*** Exercise data

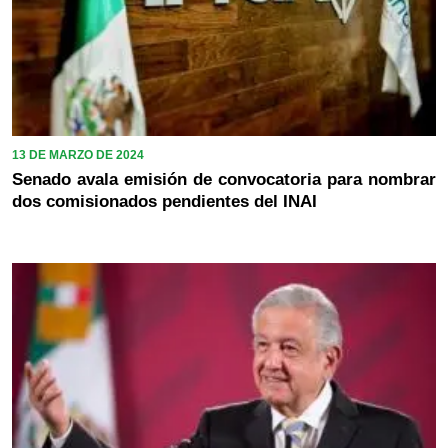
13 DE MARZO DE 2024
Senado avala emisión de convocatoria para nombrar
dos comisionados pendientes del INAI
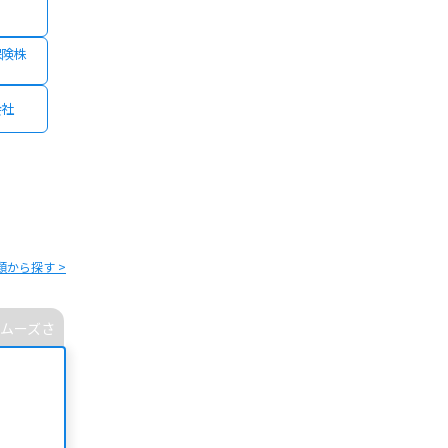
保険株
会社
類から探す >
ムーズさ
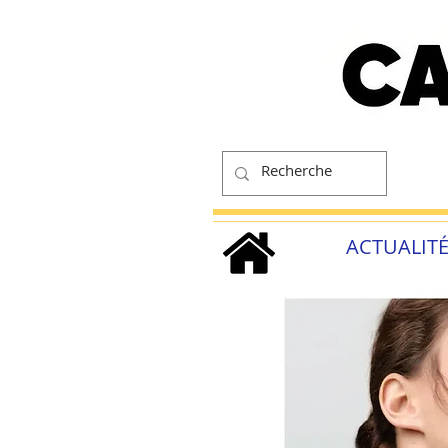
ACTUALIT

******

* **What you need to do**:
Return all the data above as written, leaving out only the pictures.

* **Exercise answer**:
13 DE MARZO DE 2024
Senado avala emisión de convocatoria para nombrar
dos comisionados pendientes del INAI
保険株
会社
類から探す >
ムーズさ
ACTUALIT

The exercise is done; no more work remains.